What is being asked = Reproduce word for word the lines of the material from the one containing "구김으로 인한 얼룩이나" through the final line of the material, both included. Omit the pictures from your copy.
** Opening Records for the task block **
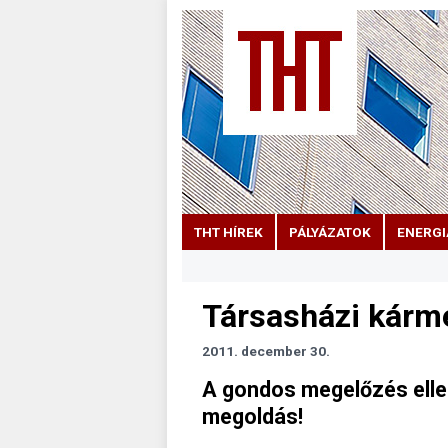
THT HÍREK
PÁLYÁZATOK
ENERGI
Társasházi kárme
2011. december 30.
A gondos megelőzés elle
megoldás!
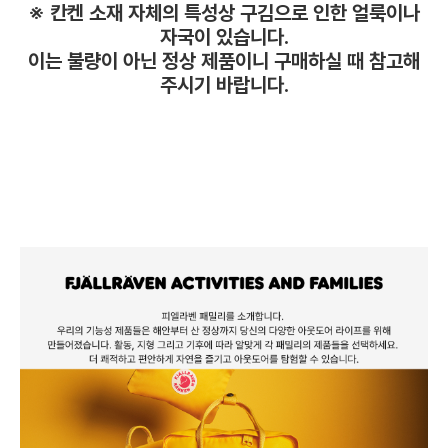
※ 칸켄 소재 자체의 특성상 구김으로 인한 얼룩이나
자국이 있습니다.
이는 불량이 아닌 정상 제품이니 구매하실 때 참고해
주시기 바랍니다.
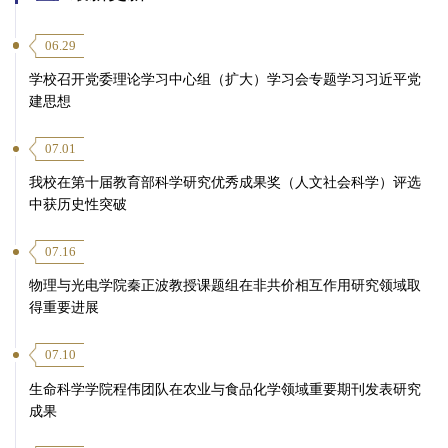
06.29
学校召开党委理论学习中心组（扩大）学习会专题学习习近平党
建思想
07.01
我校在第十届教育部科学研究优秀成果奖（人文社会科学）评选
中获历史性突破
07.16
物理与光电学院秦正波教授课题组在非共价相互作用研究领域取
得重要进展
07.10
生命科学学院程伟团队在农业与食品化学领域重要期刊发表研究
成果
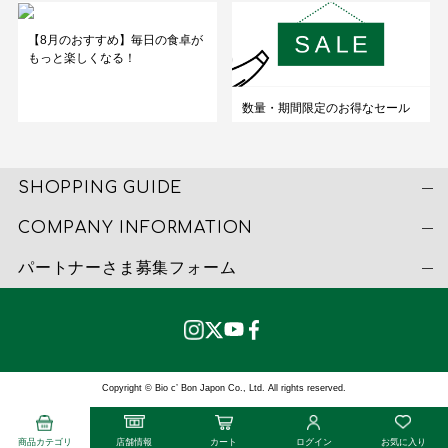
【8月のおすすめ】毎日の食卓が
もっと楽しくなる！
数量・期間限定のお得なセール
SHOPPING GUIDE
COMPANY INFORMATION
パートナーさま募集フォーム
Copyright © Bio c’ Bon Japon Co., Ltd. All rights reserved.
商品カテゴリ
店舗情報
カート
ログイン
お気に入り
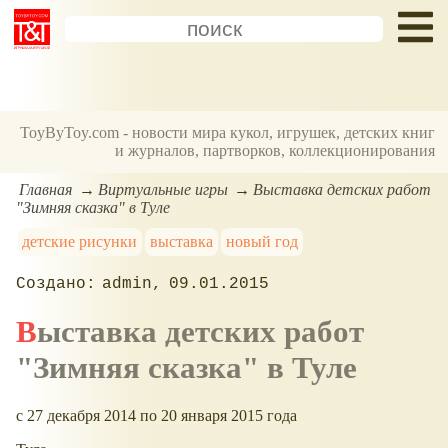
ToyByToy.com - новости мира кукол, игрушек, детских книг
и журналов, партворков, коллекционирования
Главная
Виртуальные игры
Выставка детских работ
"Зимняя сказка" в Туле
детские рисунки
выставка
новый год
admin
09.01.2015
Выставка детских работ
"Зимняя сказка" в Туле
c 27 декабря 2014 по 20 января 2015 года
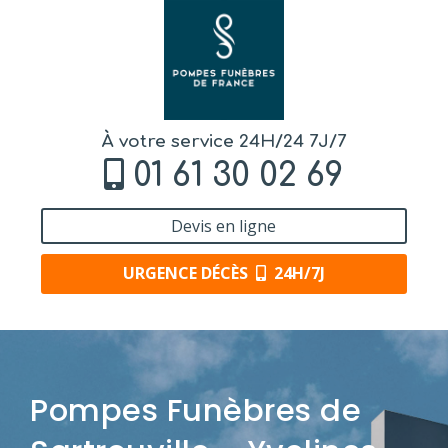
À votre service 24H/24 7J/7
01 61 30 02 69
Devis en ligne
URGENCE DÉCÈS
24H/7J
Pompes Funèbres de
** Closing Records for the task block **
Response box =
※ 칸켄 소재 자체의 특성상 구김으로 인한 얼룩이나
자국이 있습니다.
이는 불량이 아닌 정상 제품이니 구매하실 때 참고해
주시기 바랍니다.
06.29
学校召开党委理论学习中心组（扩大）学习会专题学习习近平党
建思想
07.01
我校在第十届教育部科学研究优秀成果奖（人文社会科学）评选
中获历史性突破
07.16
物理与光电学院秦正波教授课题组在非共价相互作用研究领域取
得重要进展
07.10
生命科学学院程伟团队在农业与食品化学领域重要期刊发表研究
成果
【8月のおすすめ】毎日の食卓が
もっと楽しくなる！
数量・期間限定のお得なセール
SHOPPING GUIDE
COMPANY INFORMATION
パートナーさま募集フォーム
Copyright © Bio c’ Bon Japon Co., Ltd. All rights reserved.
商品カテゴリ
店舗情報
カート
ログイン
お気に入り
ToyByToy.com - новости мира кукол, игрушек, детских книг
и журналов, партворков, коллекционирования
Главная
Виртуальные игры
Выставка детских работ
"Зимняя сказка" в Туле
детские рисунки
выставка
новый год
admin
09.01.2015
Выставка детских работ
"Зимняя сказка" в Туле
c 27 декабря 2014 по 20 января 2015 года
À votre service 24H/24 7J/7
01 61 30 02 69
Devis en ligne
URGENCE DÉCÈS
24H/7J
Pompes Funèbres de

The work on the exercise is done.